Im Spielfilm «La Nuit américaine» über die Dreharbeiten zu einem Spielfilm ist François Truffaut zugleich realer Regisseuer und Darsteller des fiktiven Regisseurs. In einer Szene öffnet er ein Paket, das er soeben erhalten hat. Es enthält Filmbücher über Regisseure, die er bewundert. Auf diese Szene verweist der Filmhistoriker Breixo Viejo im Vorwort zu seinem soeben vorgelegten Buch über Filmbücher «Film Books – A Visual History». Ähnlich den Photobüchern werden auch Filmbücher zunehmend als ebenso wichtige kulturelle Beiträge zur Geschichte des Films erkannt, wie die Filme selbst. Für viele Filmfreunde sind deshalb Filmbücher zu einem faszinierenden Sammelobjekt geworden. Viejo zeigt in seinem Buch einen Querschnitt der einflussreichsten Filmbücher seit 1895, als in Paris die erste öffentliche Filmvorführung durch die Gebrüder Lumière stattfand.

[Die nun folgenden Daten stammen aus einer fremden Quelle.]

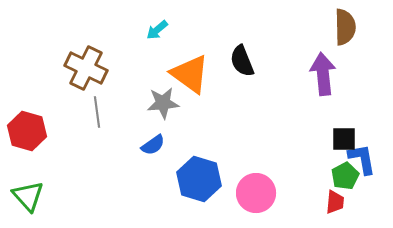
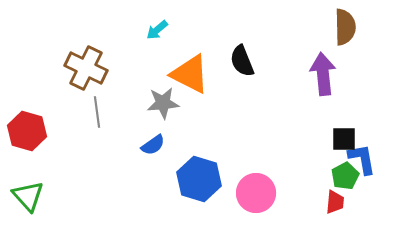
orange triangle: rotated 9 degrees counterclockwise
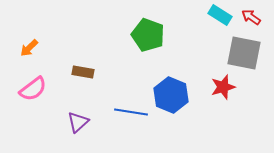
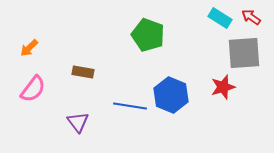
cyan rectangle: moved 3 px down
gray square: rotated 15 degrees counterclockwise
pink semicircle: rotated 16 degrees counterclockwise
blue line: moved 1 px left, 6 px up
purple triangle: rotated 25 degrees counterclockwise
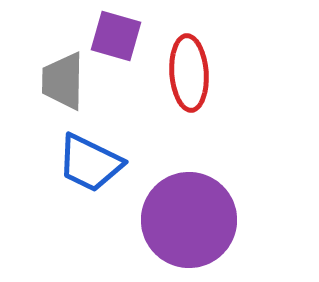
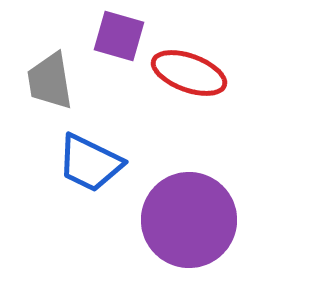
purple square: moved 3 px right
red ellipse: rotated 66 degrees counterclockwise
gray trapezoid: moved 13 px left; rotated 10 degrees counterclockwise
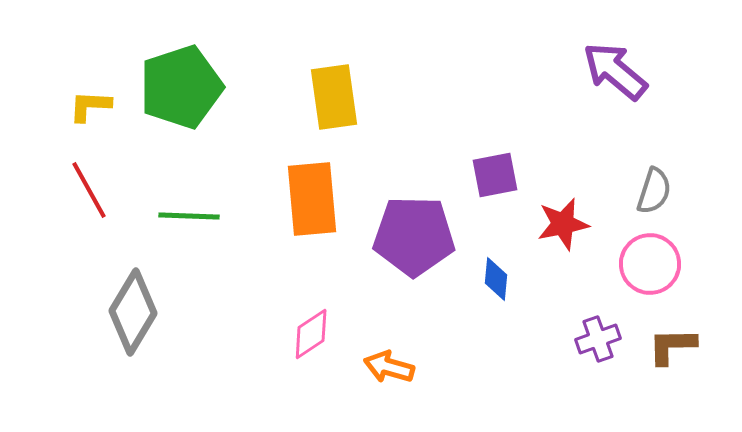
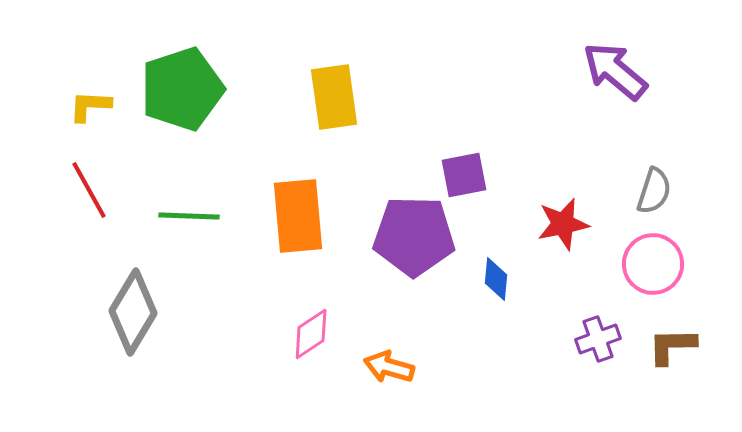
green pentagon: moved 1 px right, 2 px down
purple square: moved 31 px left
orange rectangle: moved 14 px left, 17 px down
pink circle: moved 3 px right
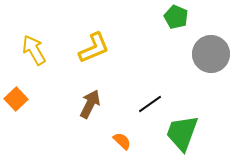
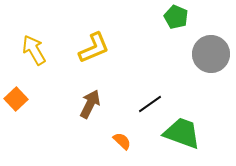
green trapezoid: rotated 90 degrees clockwise
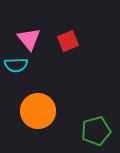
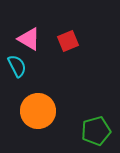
pink triangle: rotated 20 degrees counterclockwise
cyan semicircle: moved 1 px right, 1 px down; rotated 115 degrees counterclockwise
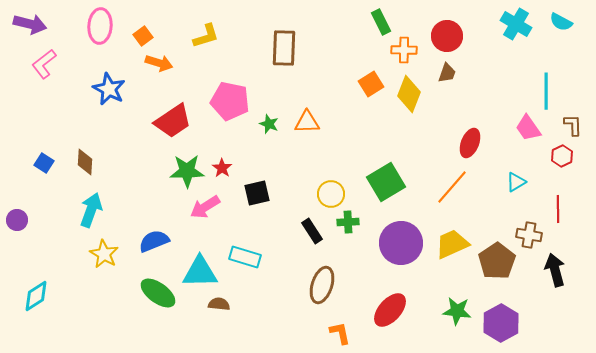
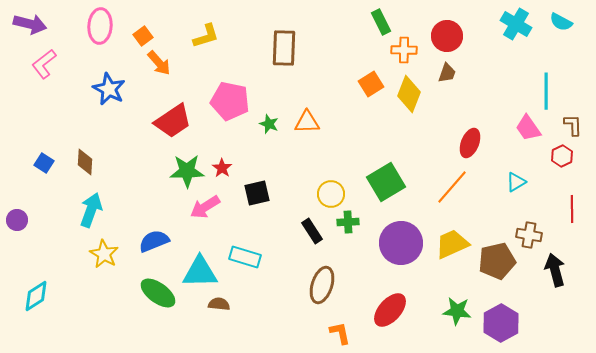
orange arrow at (159, 63): rotated 32 degrees clockwise
red line at (558, 209): moved 14 px right
brown pentagon at (497, 261): rotated 21 degrees clockwise
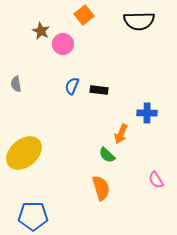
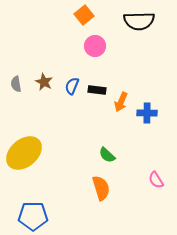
brown star: moved 3 px right, 51 px down
pink circle: moved 32 px right, 2 px down
black rectangle: moved 2 px left
orange arrow: moved 32 px up
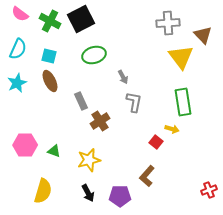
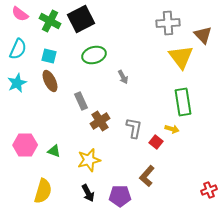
gray L-shape: moved 26 px down
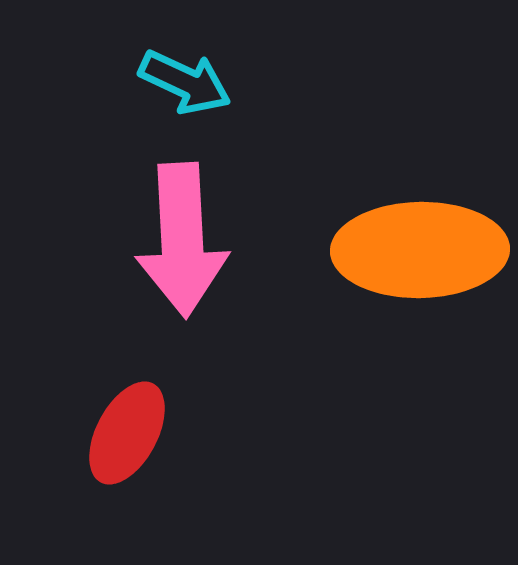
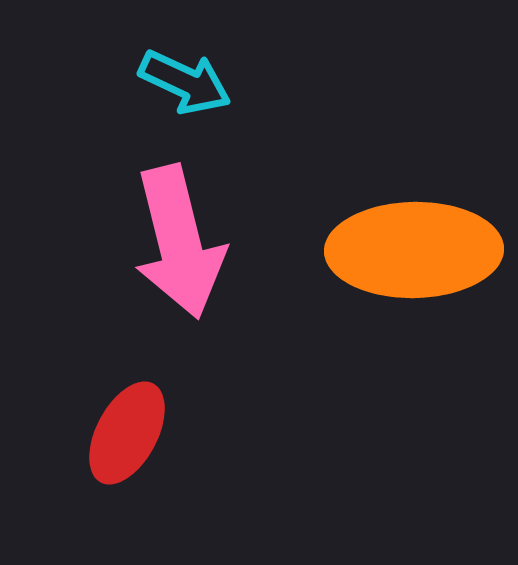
pink arrow: moved 3 px left, 2 px down; rotated 11 degrees counterclockwise
orange ellipse: moved 6 px left
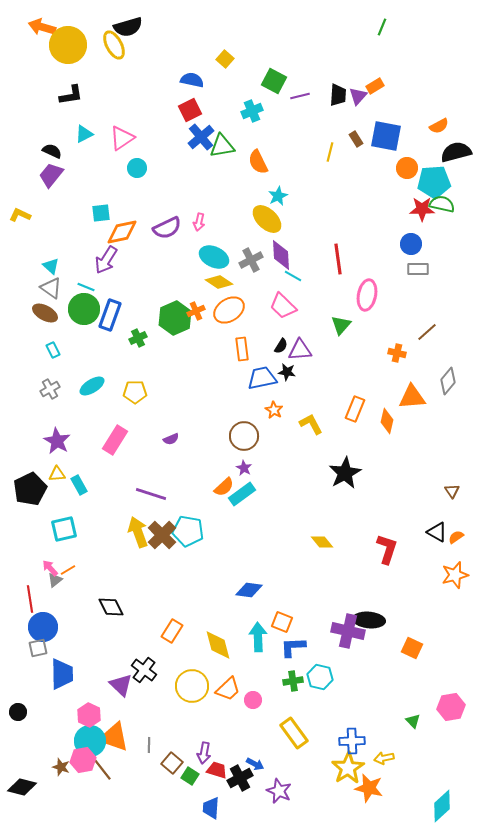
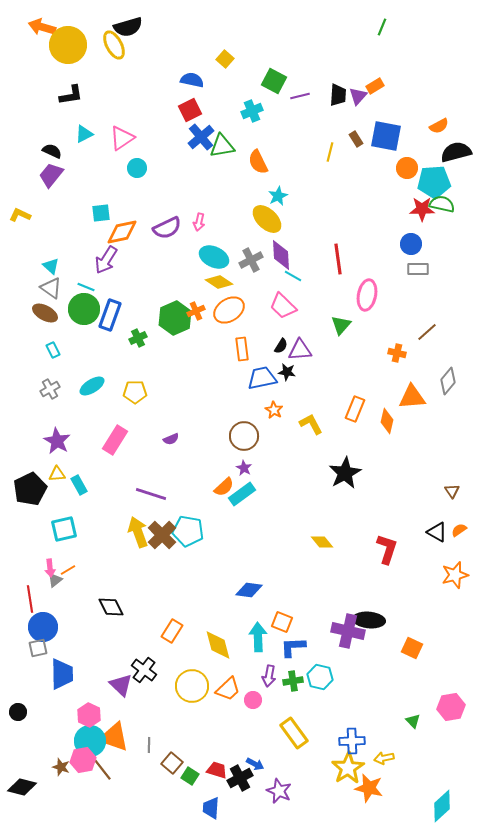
orange semicircle at (456, 537): moved 3 px right, 7 px up
pink arrow at (50, 568): rotated 144 degrees counterclockwise
purple arrow at (204, 753): moved 65 px right, 77 px up
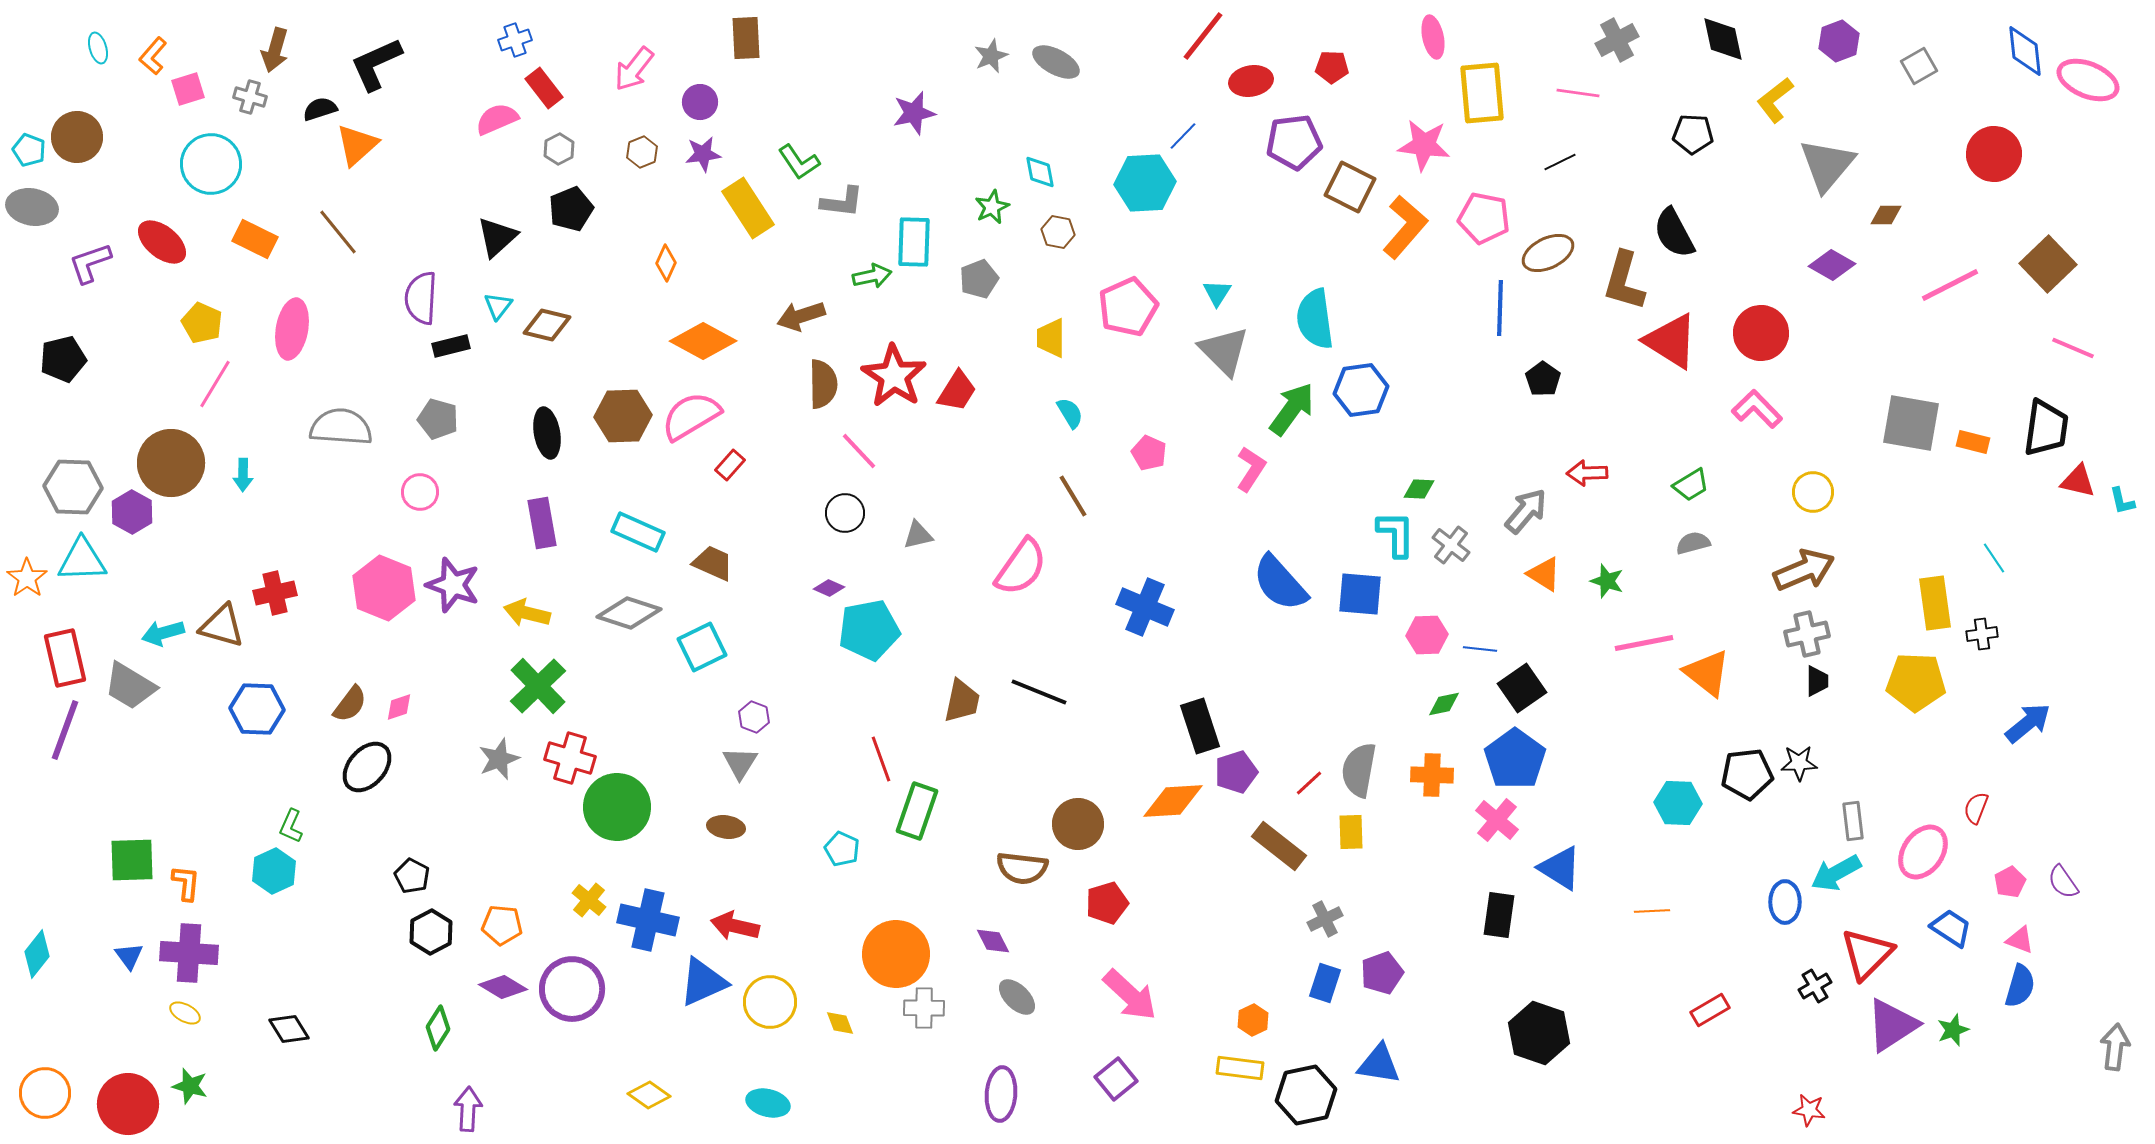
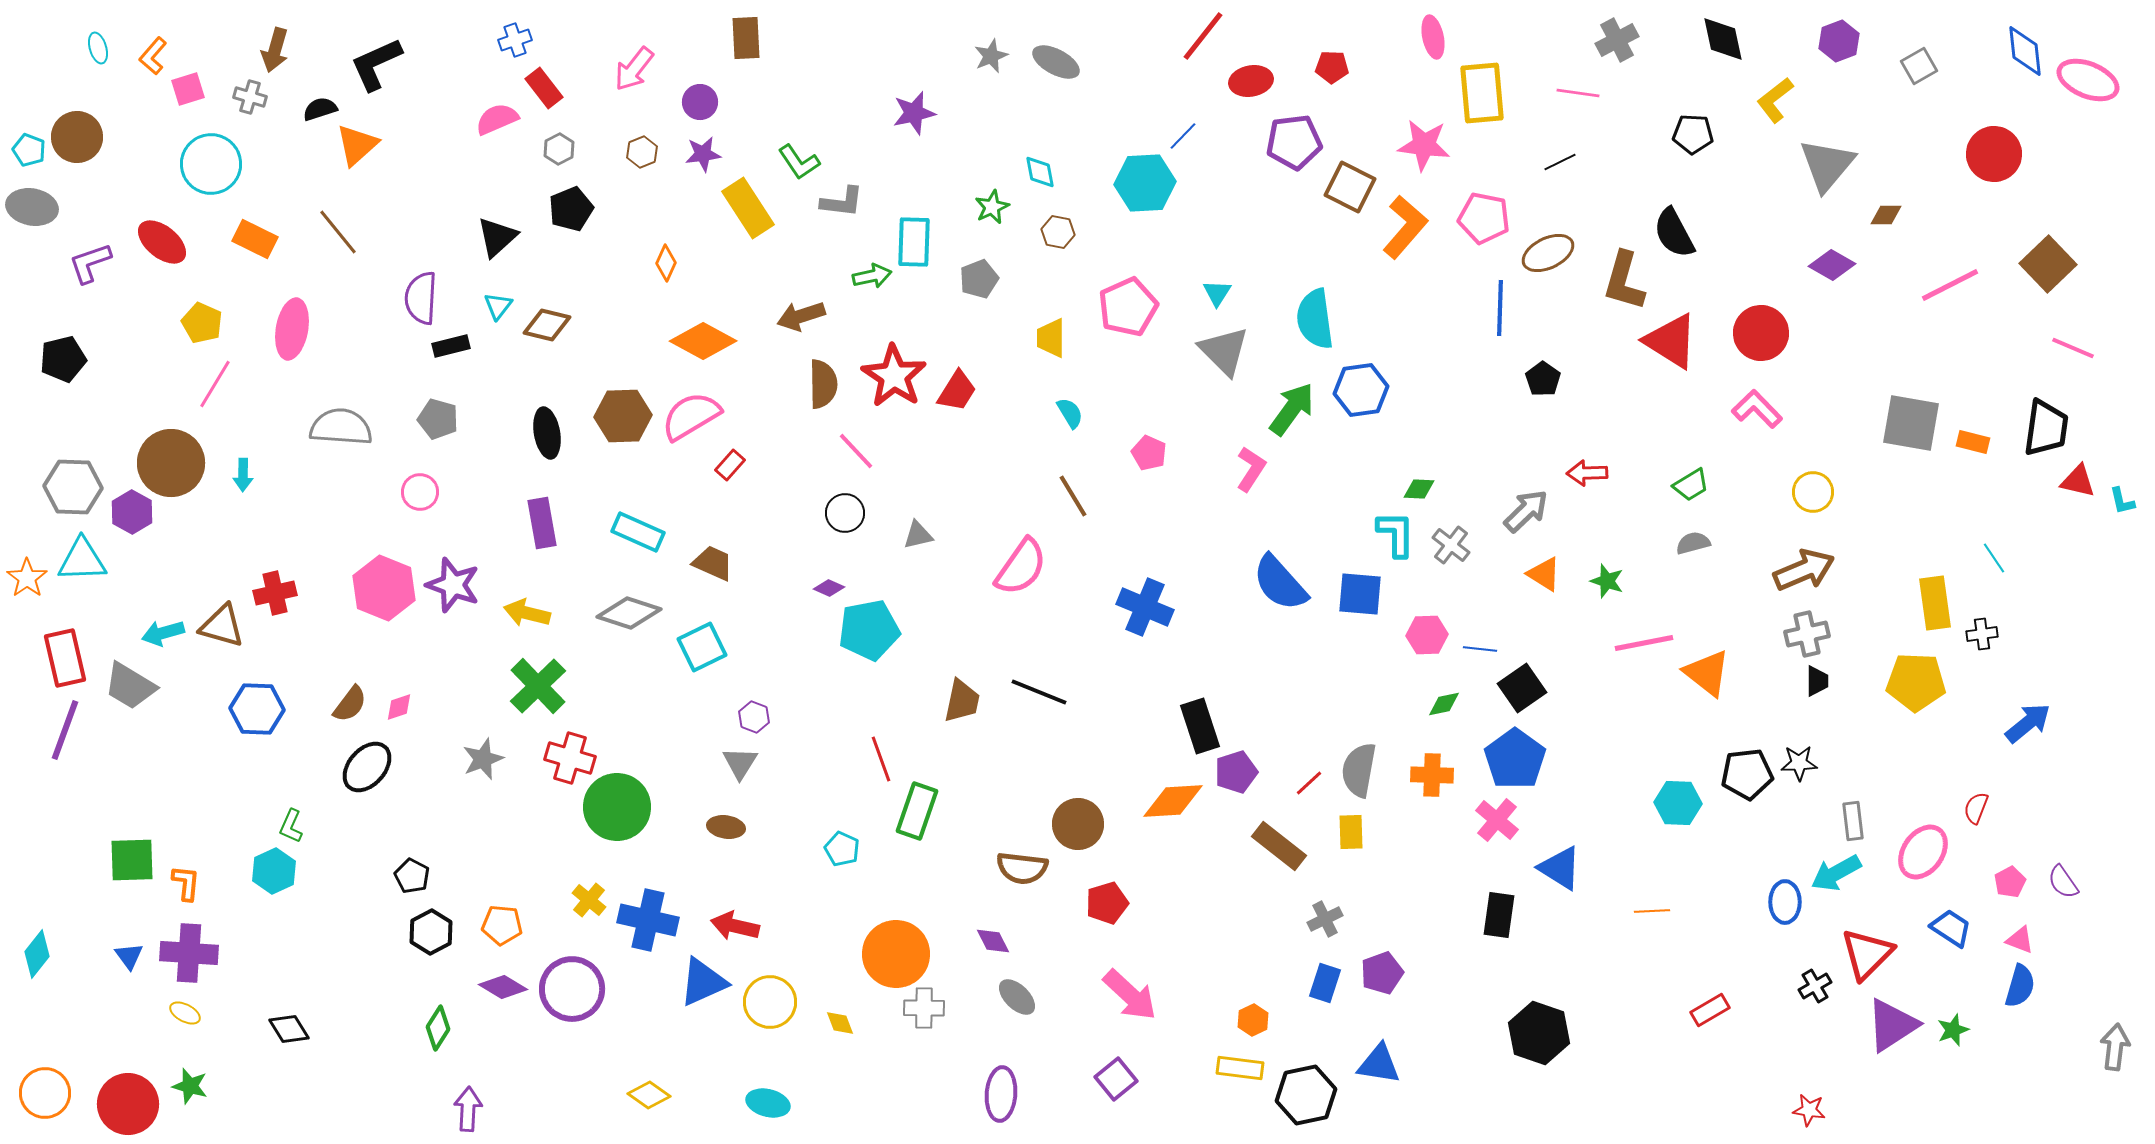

Da Photobibliothek.ch eine Sammlung bedeutender Filmbücher besitzt, konnte sie zu Viejos Buch auch bibliographische Daten und Bildmaterial beitragen.

   



Autopsie. Deutschsprachige Fotobücher 1918-1945. Band 1. / Herausgeber: Manfred HEITING, Roland Jaeger. Mit Beiträgen von Ute Brüning [u.a.]. – Göttingen: Steidl 2012.
 



Autopsie. Deutschsprachige Fotobücher 1918-1945. Band 2. / Herausgeber: Manfred HEITING, Roland Jaeger. Mit Beiträgen von Hans Rudolf Gabathuler [u.a.]. – Göttingen: Steidl 2014.

Autopsie 1+2

Autopsie (griech.) heisst bei der Bibliographie
die Erarbeitung der bibliographischen Angaben
auf Grund unmittelbarer Inaugenscheinnahme
des zu katalogisierenden Druckwerkes.
[Hiller, Wörterbuch des Buches, 4. Aufl. 1980]

Das zweibändige Werk «Autopsie» stellt die deutschsprachigen Photobücher von 1918 bis 1945 in ihrer ganzen Bandbreite vor. Es dokumentiert diese in den verschiedenen Ausstattungen und Auflagen zum Zeitpunkt ihres Erscheinens. Ausgewählte Verlage und charakteristische Buchreihen werden vorgestellt, Essays behandeln monografisch die Buchveröffentlichungen einzelner Photographen, und Überblicksartikel gelten bestimmten Sonderformen des Photobuchs. Darüber hinaus werden wichtige Einzelbücher näher untersucht.

Im soeben erschienenen zweiten Band werden wichtige Photographen wie Albert Renger-Patzsch und Paul Wolff, bedeutende Buchreihen wie «Das Deutsche Lichtbild», produktive Verlage wie F. Bruckmann und markante Bildthemen wie Akt, Architektur und Olympia 1936 präsentiert. Das Buch ist mit 2000 Farbabbildungen illustriert, die die Photobücher – oft zum ersten Mal – in ihren originalen Ausstattungen und allen Auflagen zeigen. Damit ist das ebenso informative wie attraktive Standardwerk komplett.

Zu Band 1 hatte Photobibliothek.ch bereits bibliographische Daten und Bildmaterial beigetragen. In Band 2 ist das Kapitel «Schutz – Blickfang – Werbefläche» von Hans Rudolf Gabathuler hervorzuheben: Seine Geschichte der photographischen Schutzumschläge von nicht photographischen Büchern ist wohl eine der umfassendsten Darstellungen, die es zur Zeit zu diesem Thema gibt. Neben Schutzumschlägen zu Trivialliteratur, Romanen, Abenteuerbüchern und Sachbüchern werden auch wichtige Schutzumschlaggestalter wie John Heartfield, Georg Salter, Walter Cyliax, Pierre Gauchat und Richard Paul Lohse vorgestellt.